Today is Tuesday, and I normally never write here on Tuesdays. The prodding to write certainly does not come from meditation, today, but it does come from collision of my imagination with my faith life, and the experience at hand relates to some themes I've explored here in the past. Please take with a grain of salt that which I'm about to say - this is far from the first time things like this have happened, and I'm sure they will happen again. I have had years of experience handling the reactions and have learned to control them well.
On Tuesdays, I have my favorite class: Religion 121, which is Biblical Literature. It's just a survey of the Bible, but it's been so realistic, informative, and scientifically-credible that it has been one of the first faith-related classes I've been in that I've never encountered with any fear. There has always been the possibility that something go wrong in the past - judging that I approached it with a desire to pursue "dangerous faith" while also craving intellectual integrity - and this has historically made me struggle through everything in the Bible, "wrestling" with it, trying to come to terms with it, trying to synchronize texts.
How can God say this if he means that? How can these two totally - no, surely, only seemingly - contradictory ideas come from the same author? How could God possibly say something so ridiculous, so mean, so ... off? So little like God?
It was pretty recently that I was terrified of the Bible. This blog of mine that I wrote just this past September makes that fairly obvious: "I am scared of reading the Bible, but I read it occasionally anyways. I've read pretty much the whole New Testament and large chunks of the Old Testament, but I have no one ask questions, and huge chunks of it does little but remind me of ways people have used the words to justify their exclusion and moral superiority." The thing is, when I said I'd read the Old Testament, I had only done so without the context of the historical narrative of the Hebrew people. Though I had read, I had not understood, and it mostly seemed pretty irrelevant to me. The New Testament was the bread and butter of all the sermons, all the devotions, all the random posters and bookmarks, all the theology, all the random verses we had to memorize for various classes. I had a conflicted relationship with the text, because as much as I felt that my faith was grounded in some things it taught, there were so many ignorant or hurtful things I associated with certain parts of it - or perhaps things that the text itself actually communicates. And what didn't have a negative connotation, I had enough questions that I never had any idea what to think about it and it was always hit or miss whether I could appreciate the reading or not.
Today in Biblical Literature class, we did Paul.
I wasn't expecting this class to be any different from other classes I've had in this course. It was supposed to be another step along the way in reframing the roots of Christianity to me, redeeming religion, continuing this revolutionary reconstructive process. But the thing is, some combination of what I mentioned above and the fact that Christian culture treats Paul like he's the Biblical author of primary authority in speaking the Gospel to us Gentiles makes me feel much more uncomfortable being critical of the text than I normally would.

------

_WRITTEN REQUEST A_
In the blog post about Biblical Literature class, what did the class cover today?

_DATA FOR PROCESSING_

------

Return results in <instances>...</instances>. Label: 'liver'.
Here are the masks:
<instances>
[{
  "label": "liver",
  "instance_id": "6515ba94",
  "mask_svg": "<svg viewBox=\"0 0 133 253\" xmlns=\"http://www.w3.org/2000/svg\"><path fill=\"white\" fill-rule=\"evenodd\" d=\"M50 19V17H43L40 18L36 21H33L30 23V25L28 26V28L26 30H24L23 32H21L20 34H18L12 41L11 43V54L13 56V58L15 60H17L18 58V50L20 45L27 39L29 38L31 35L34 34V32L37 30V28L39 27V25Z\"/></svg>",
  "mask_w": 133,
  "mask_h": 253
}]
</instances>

------

_WRITTEN REQUEST B_
Swap "Return results" for "Give the output" in the records above and write them out again, leaving everything else unchanged.

_COMPLETE RESPONSE A_
Paul.

_COMPLETE RESPONSE B_
Give the output in <instances>...</instances>. Label: 'liver'.
Here are the masks:
<instances>
[{
  "label": "liver",
  "instance_id": "6515ba94",
  "mask_svg": "<svg viewBox=\"0 0 133 253\" xmlns=\"http://www.w3.org/2000/svg\"><path fill=\"white\" fill-rule=\"evenodd\" d=\"M50 19V17H43L40 18L36 21H33L30 23V25L28 26V28L26 30H24L23 32H21L20 34H18L12 41L11 43V54L13 56V58L15 60H17L18 58V50L20 45L27 39L29 38L31 35L34 34V32L37 30V28L39 27V25Z\"/></svg>",
  "mask_w": 133,
  "mask_h": 253
}]
</instances>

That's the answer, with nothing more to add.